— Your tasks —
A: Write out the part of the post on persistent segment trees starting with "In this post" and going on through "support 2 operations.", word for word.
B: Which two SPOJ problems does the post on persistent segment trees say it will deal with?

— Source document —

----------

Persistent segment trees: Explained with SPOJ problems

July 13, 2014

In this post I will introduce the concept of persistent data structures. We shall deal with a couple of problems: COT, MKTHNUM

Consider the following question:

Given a linked list, you need to support 2 operations.

Update the first x values.
Print the linked list after k’th update (k <= number of update operations made till now)

Simple solution is to create a new linked list after each update operation. print it when needed. Let us optimize it for memory.

We are only updating first x elements of the linked list. That means the new linked list will be almost same as previous linked list if x is small. We shall take advantage of this and avoid allocating memory for some elements. We can allocate memory for x elements, store new values in them, then point the next pointer of x’th node of new linked list to (x+1)’th node of previous linked list. This way we allocated only x units of memory per update operation.

Consider the following example:

Initial linked list : 1 2 3 4 5 6 7 8 9 10. Update 1 : x = 4, new elements : 12 13 14 15 Update 2 : x = 2, new elements : 20 21 Update 3 : x = 6, new elements : 1 2 3 4 5 6 Update 4 : x = 1, new elements : 100

Initial linked list will look like this

head[0]-->[01]-->[02]-->[03]-->[04]-->[05]-->[06]-->[07]-->[08]-->[09]-->[10]

After first update total data will look like this

head[0]-->[01]-->[02]-->[03]-->[04]-->[05]-->[06]-->[07]-->[08]-->[09]-->[10]
                                      /
head[1]-->[12]-->[13]-->[14]-->[15]--'

We allocated memory for first 4 nodes, stored values in them, then next pointer of 4th node is pointing to 5th node of 1st linked list.

Now if we want to print first linked list, we start with head[0]. If we want to print 2nd linked list we start with head[1].

----------

[Collected data]
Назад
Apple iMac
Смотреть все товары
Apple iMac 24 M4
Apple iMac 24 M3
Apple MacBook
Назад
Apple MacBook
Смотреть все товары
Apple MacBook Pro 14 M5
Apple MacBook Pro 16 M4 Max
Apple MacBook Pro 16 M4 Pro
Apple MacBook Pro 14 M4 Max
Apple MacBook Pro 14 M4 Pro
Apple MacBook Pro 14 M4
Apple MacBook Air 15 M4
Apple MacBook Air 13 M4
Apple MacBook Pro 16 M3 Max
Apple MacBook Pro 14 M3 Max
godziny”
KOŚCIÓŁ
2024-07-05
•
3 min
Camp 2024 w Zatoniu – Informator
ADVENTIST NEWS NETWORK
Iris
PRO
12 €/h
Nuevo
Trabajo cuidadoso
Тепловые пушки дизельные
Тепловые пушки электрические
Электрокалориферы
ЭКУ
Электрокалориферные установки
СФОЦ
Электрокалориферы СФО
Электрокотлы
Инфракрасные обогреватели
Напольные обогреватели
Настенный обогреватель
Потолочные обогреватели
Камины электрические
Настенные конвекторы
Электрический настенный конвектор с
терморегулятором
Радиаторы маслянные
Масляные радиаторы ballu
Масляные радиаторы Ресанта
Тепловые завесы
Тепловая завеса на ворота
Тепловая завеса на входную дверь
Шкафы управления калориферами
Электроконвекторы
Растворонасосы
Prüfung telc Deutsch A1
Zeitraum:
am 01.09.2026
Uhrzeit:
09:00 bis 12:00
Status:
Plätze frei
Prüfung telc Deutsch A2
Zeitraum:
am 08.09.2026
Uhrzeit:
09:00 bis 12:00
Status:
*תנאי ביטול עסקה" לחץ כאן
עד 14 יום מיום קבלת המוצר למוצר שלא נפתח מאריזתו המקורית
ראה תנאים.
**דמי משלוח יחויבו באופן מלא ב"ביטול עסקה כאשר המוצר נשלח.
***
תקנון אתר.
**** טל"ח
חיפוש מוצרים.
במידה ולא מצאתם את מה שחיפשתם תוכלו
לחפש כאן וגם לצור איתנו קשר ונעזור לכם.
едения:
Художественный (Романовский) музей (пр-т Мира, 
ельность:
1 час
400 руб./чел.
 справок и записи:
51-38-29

----------

— Solutions —
A:
In this post I will introduce the concept of persistent data structures. We shall deal with a couple of problems: COT, MKTHNUM

Consider the following question:

Given a linked list, you need to support 2 operations.

B: COT and MKTHNUM.